On 25 August after a ceasefire agreement, the rebels inside Darayya announced their plan to surrender their weapons and to evacuate themselves and their family members from the town to rebel-held areas in the Idlib Governorate in stages, while other civilians were to be re-located to government-held areas near Damascus. Over 700 fighters and 300 of their family members were part of the move which was viewed as a strategic win for government forces. The Middle East Eye, however, noted that the status of the surviving Martyrs of Islam Brigade fighters from Darayya "is now cemented as legendary amongst Syria’s opposition for their military heroics. [The group's leader Abo Jamal] is modern Syria’s Leonidas I, and his men the equivalent of the 7,000 Greeks who famously held off the 100,000 strong Persian army for seven days." It was argued that the relocated Martyrs of Islam Brigade, though not of great numbers, had gained much experience in urban warfare during the siege, and thus could also play a decisive role for the Syrian opposition in course of the 2016 Aleppo campaign.

===Surrender of Muadamiyat al-Sham===

Soon after the rebel surrender in Darayya, reports that rebels and civilians in Muadamiyat al-Sham were also interested in a similar deal. At the negotiations on 30 August, the 4th Armoured Division delegate requested the rebels in the town to surrender their weapons, to allow the government to enter, and to evacuate the remaining civilians. The army threatened "total war" if the terms were not met.

On 1 September, residents of Muadamiyat agreed to a deal under which the town would be surrendered and those rebels who did not wish to give up their arms will be granted safe passage to rebel-held areas of Idlib Governorate. The next day, 303 people who were from Darayya, including 62 rebels, left the town as part of the agreement. On 8 September, the Syrian government threatened to intensify bombing and shelling of Muadamiyat if rebels did not hand over the town and disarm. In response, rebels proposed to surrender and withdraw 950 rebels to areas under control of the Syrian opposition in Idlib. The Syrian government was reported to be studying the proposal.

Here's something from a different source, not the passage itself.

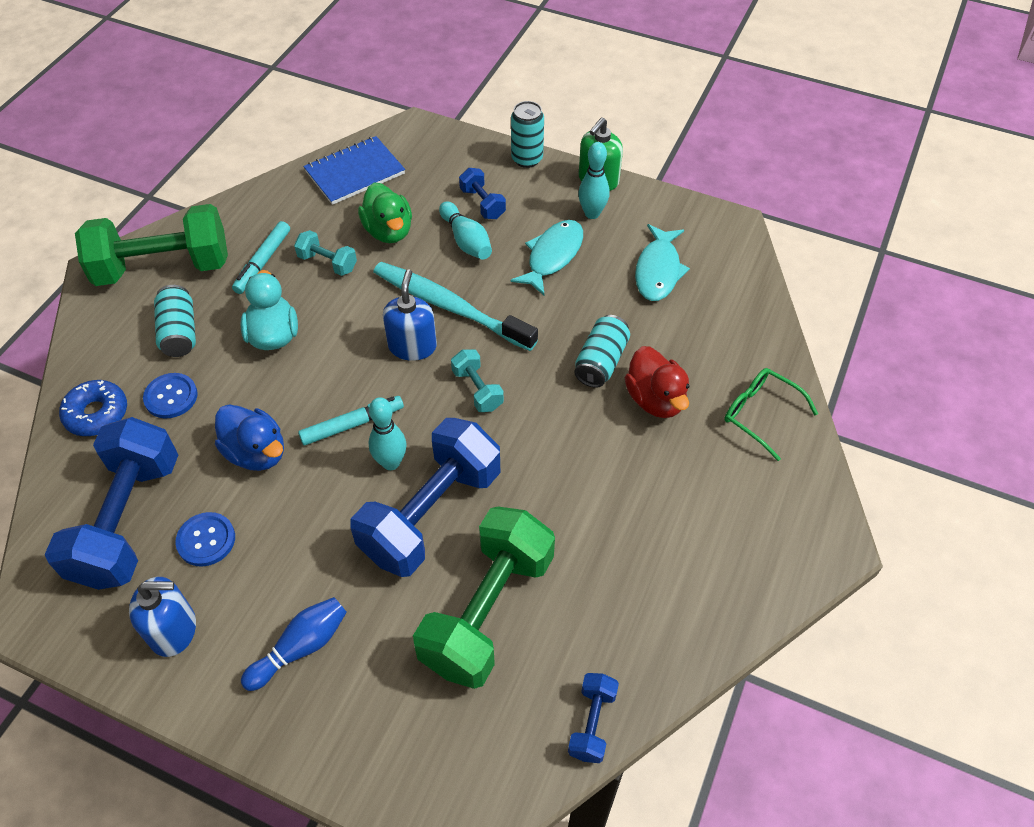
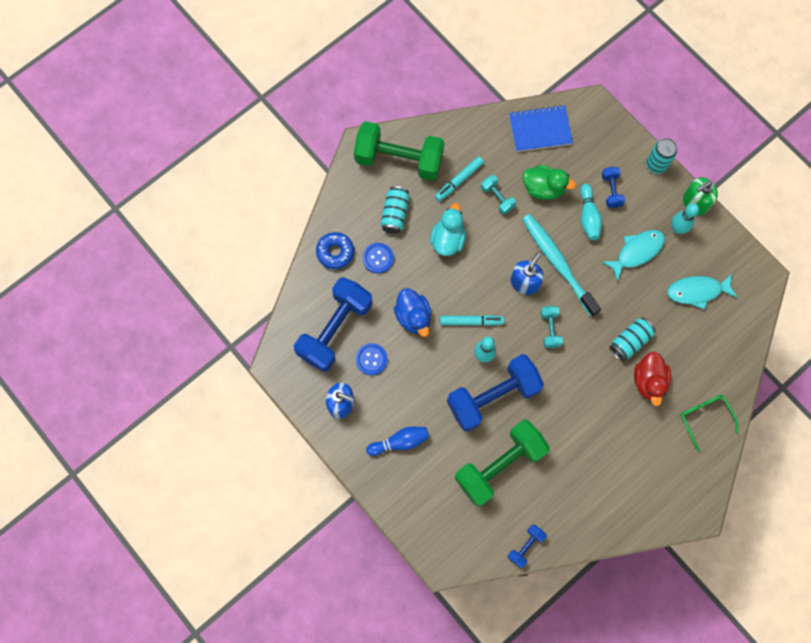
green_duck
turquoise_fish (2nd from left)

On 10 September, a senior Syrian military officer told Al-Masdar News that a large number of opposition fighters surrendered and disarmed themselves at a government checkpoint on the outskirts of the city, asking for amnesty to which the Syrian Armed Forces agreed. On 22 September, an aid convoy from United Nations arrived in the town.

On 19 October, another deal was reached in order to evacuate remaining 700 rebels and 2,300 residents, including family members, from Moadamiyet to the Idlib Governorate. The evacuation began later in the day. The rebels who did not want to leave would have their status regularised per the agreement. The last batch of residents left the town on the following day.

== Underground library in Darayya ==

During the siege of Darayya, residents in the city collected and maintained an underground library that helped ease the disruption of the war. The library's collection ultimately held 14,000 books located in an underground facility. The library was founded in 2012 by a group of university students, who collected books from the rubble of destroyed houses. "We saw that it was vital to create a new library so that we could continue our education," former civil engineer student, Anas Ahmad told BBC. The underground library evolved into a meeting place for the community. Syrian rebel fighters and civilians not only used the collection for recreational use, but for information like health and education. The collection was ransacked and dismantled in August 2016 at the fall of Darayya by Syrian government forces.

Mike Thomson, a BBC journalist, first uncovered the story of the secret library and has written a book called Syria's Secret Library, published November 2018. He has also participated in a BBC Radio 4 podcast, where he interviewed the founders of the library and some of the residents a month before it was dismantled.